(Provided records)

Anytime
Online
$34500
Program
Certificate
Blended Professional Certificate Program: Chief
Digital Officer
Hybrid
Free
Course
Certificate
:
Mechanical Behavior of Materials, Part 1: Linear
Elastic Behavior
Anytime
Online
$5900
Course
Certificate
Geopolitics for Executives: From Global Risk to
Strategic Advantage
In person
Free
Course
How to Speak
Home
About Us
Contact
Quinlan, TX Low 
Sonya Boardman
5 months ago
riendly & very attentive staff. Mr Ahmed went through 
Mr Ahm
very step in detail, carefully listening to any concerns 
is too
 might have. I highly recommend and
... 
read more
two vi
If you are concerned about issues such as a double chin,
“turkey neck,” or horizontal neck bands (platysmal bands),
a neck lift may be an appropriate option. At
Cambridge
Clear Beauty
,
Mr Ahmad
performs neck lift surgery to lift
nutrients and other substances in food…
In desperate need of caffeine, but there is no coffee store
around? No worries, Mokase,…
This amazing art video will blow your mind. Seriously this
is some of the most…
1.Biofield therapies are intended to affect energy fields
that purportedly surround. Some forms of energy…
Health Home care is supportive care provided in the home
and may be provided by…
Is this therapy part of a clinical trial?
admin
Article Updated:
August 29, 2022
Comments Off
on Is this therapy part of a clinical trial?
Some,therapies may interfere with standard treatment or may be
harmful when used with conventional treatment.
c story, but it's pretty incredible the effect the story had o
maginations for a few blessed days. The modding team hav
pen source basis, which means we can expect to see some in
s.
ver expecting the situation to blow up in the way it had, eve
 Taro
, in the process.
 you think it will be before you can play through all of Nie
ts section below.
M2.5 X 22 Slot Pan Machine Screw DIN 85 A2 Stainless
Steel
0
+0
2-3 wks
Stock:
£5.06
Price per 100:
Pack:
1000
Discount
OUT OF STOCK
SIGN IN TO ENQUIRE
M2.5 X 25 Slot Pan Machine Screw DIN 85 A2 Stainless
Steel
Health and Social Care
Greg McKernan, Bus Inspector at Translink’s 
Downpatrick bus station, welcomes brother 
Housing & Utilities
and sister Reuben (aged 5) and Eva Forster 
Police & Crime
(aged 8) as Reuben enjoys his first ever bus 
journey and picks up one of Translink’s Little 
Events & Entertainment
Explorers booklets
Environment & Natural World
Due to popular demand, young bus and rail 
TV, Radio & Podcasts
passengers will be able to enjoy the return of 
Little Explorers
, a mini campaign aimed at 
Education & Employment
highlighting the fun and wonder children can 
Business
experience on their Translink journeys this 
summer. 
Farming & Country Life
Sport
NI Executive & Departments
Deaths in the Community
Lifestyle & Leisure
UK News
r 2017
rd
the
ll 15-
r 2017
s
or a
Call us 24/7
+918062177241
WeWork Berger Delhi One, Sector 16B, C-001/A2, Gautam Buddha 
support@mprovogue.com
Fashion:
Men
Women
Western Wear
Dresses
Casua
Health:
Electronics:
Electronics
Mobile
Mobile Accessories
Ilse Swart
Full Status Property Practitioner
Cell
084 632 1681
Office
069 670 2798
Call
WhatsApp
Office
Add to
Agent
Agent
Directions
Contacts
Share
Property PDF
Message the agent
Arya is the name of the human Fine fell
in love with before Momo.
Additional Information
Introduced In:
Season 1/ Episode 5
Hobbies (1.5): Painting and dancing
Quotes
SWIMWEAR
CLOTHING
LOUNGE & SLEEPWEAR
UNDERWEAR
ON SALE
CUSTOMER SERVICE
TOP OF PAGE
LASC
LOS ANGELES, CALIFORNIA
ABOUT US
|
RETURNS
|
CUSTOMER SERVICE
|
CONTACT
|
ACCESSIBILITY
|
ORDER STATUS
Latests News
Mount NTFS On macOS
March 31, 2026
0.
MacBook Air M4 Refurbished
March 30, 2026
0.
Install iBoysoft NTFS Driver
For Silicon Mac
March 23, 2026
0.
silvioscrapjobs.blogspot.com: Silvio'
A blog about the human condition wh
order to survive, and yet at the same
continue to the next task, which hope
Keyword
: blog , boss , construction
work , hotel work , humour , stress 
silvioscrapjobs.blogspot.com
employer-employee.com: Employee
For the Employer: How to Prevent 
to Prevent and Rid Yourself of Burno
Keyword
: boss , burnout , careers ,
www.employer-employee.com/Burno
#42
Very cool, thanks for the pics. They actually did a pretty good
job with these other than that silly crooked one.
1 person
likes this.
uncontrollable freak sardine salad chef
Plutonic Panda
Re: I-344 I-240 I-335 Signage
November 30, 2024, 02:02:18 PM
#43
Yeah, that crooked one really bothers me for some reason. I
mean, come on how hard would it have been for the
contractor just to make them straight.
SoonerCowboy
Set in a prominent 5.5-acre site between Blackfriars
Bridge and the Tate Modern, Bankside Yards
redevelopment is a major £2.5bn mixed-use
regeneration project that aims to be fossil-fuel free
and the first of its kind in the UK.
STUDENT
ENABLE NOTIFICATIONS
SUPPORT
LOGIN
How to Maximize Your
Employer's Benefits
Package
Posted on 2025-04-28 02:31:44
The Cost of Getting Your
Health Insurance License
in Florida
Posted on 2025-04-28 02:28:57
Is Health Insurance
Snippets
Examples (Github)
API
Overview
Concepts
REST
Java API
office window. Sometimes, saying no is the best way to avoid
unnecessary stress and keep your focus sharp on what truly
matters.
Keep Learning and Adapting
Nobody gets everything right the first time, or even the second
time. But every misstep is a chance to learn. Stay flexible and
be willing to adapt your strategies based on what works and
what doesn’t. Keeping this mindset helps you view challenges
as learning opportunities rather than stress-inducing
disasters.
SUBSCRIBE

(End Provided records)

[Task details]
Replace "Posted on" with "Published on" everywhere in the listing above, leaving the rest of the lines unchanged.

[Solution to this task]
Anytime
Online
$34500
Program
Certificate
Blended Professional Certificate Program: Chief
Digital Officer
Hybrid
Free
Course
Certificate
:
Mechanical Behavior of Materials, Part 1: Linear
Elastic Behavior
Anytime
Online
$5900
Course
Certificate
Geopolitics for Executives: From Global Risk to
Strategic Advantage
In person
Free
Course
How to Speak
Home
About Us
Contact
Quinlan, TX Low 
Sonya Boardman
5 months ago
riendly & very attentive staff. Mr Ahmed went through 
Mr Ahm
very step in detail, carefully listening to any concerns 
is too
 might have. I highly recommend and
... 
read more
two vi
If you are concerned about issues such as a double chin,
“turkey neck,” or horizontal neck bands (platysmal bands),
a neck lift may be an appropriate option. At
Cambridge
Clear Beauty
,
Mr Ahmad
performs neck lift surgery to lift
nutrients and other substances in food…
In desperate need of caffeine, but there is no coffee store
around? No worries, Mokase,…
This amazing art video will blow your mind. Seriously this
is some of the most…
1.Biofield therapies are intended to affect energy fields
that purportedly surround. Some forms of energy…
Health Home care is supportive care provided in the home
and may be provided by…
Is this therapy part of a clinical trial?
admin
Article Updated:
August 29, 2022
Comments Off
on Is this therapy part of a clinical trial?
Some,therapies may interfere with standard treatment or may be
harmful when used with conventional treatment.
c story, but it's pretty incredible the effect the story had o
maginations for a few blessed days. The modding team hav
pen source basis, which means we can expect to see some in
s.
ver expecting the situation to blow up in the way it had, eve
 Taro
, in the process.
 you think it will be before you can play through all of Nie
ts section below.
M2.5 X 22 Slot Pan Machine Screw DIN 85 A2 Stainless
Steel
0
+0
2-3 wks
Stock:
£5.06
Price per 100:
Pack:
1000
Discount
OUT OF STOCK
SIGN IN TO ENQUIRE
M2.5 X 25 Slot Pan Machine Screw DIN 85 A2 Stainless
Steel
Health and Social Care
Greg McKernan, Bus Inspector at Translink’s 
Downpatrick bus station, welcomes brother 
Housing & Utilities
and sister Reuben (aged 5) and Eva Forster 
Police & Crime
(aged 8) as Reuben enjoys his first ever bus 
journey and picks up one of Translink’s Little 
Events & Entertainment
Explorers booklets
Environment & Natural World
Due to popular demand, young bus and rail 
TV, Radio & Podcasts
passengers will be able to enjoy the return of 
Little Explorers
, a mini campaign aimed at 
Education & Employment
highlighting the fun and wonder children can 
Business
experience on their Translink journeys this 
summer. 
Farming & Country Life
Sport
NI Executive & Departments
Deaths in the Community
Lifestyle & Leisure
UK News
r 2017
rd
the
ll 15-
r 2017
s
or a
Call us 24/7
+918062177241
WeWork Berger Delhi One, Sector 16B, C-001/A2, Gautam Buddha 
support@mprovogue.com
Fashion:
Men
Women
Western Wear
Dresses
Casua
Health:
Electronics:
Electronics
Mobile
Mobile Accessories
Ilse Swart
Full Status Property Practitioner
Cell
084 632 1681
Office
069 670 2798
Call
WhatsApp
Office
Add to
Agent
Agent
Directions
Contacts
Share
Property PDF
Message the agent
Arya is the name of the human Fine fell
in love with before Momo.
Additional Information
Introduced In:
Season 1/ Episode 5
Hobbies (1.5): Painting and dancing
Quotes
SWIMWEAR
CLOTHING
LOUNGE & SLEEPWEAR
UNDERWEAR
ON SALE
CUSTOMER SERVICE
TOP OF PAGE
LASC
LOS ANGELES, CALIFORNIA
ABOUT US
|
RETURNS
|
CUSTOMER SERVICE
|
CONTACT
|
ACCESSIBILITY
|
ORDER STATUS
Latests News
Mount NTFS On macOS
March 31, 2026
0.
MacBook Air M4 Refurbished
March 30, 2026
0.
Install iBoysoft NTFS Driver
For Silicon Mac
March 23, 2026
0.
silvioscrapjobs.blogspot.com: Silvio'
A blog about the human condition wh
order to survive, and yet at the same
continue to the next task, which hope
Keyword
: blog , boss , construction
work , hotel work , humour , stress 
silvioscrapjobs.blogspot.com
employer-employee.com: Employee
For the Employer: How to Prevent 
to Prevent and Rid Yourself of Burno
Keyword
: boss , burnout , careers ,
www.employer-employee.com/Burno
#42
Very cool, thanks for the pics. They actually did a pretty good
job with these other than that silly crooked one.
1 person
likes this.
uncontrollable freak sardine salad chef
Plutonic Panda
Re: I-344 I-240 I-335 Signage
November 30, 2024, 02:02:18 PM
#43
Yeah, that crooked one really bothers me for some reason. I
mean, come on how hard would it have been for the
contractor just to make them straight.
SoonerCowboy
Set in a prominent 5.5-acre site between Blackfriars
Bridge and the Tate Modern, Bankside Yards
redevelopment is a major £2.5bn mixed-use
regeneration project that aims to be fossil-fuel free
and the first of its kind in the UK.
STUDENT
ENABLE NOTIFICATIONS
SUPPORT
LOGIN
How to Maximize Your
Employer's Benefits
Package
Published on 2025-04-28 02:31:44
The Cost of Getting Your
Health Insurance License
in Florida
Published on 2025-04-28 02:28:57
Is Health Insurance
Snippets
Examples (Github)
API
Overview
Concepts
REST
Java API
office window. Sometimes, saying no is the best way to avoid
unnecessary stress and keep your focus sharp on what truly
matters.
Keep Learning and Adapting
Nobody gets everything right the first time, or even the second
time. But every misstep is a chance to learn. Stay flexible and
be willing to adapt your strategies based on what works and
what doesn’t. Keeping this mindset helps you view challenges
as learning opportunities rather than stress-inducing
disasters.
SUBSCRIBE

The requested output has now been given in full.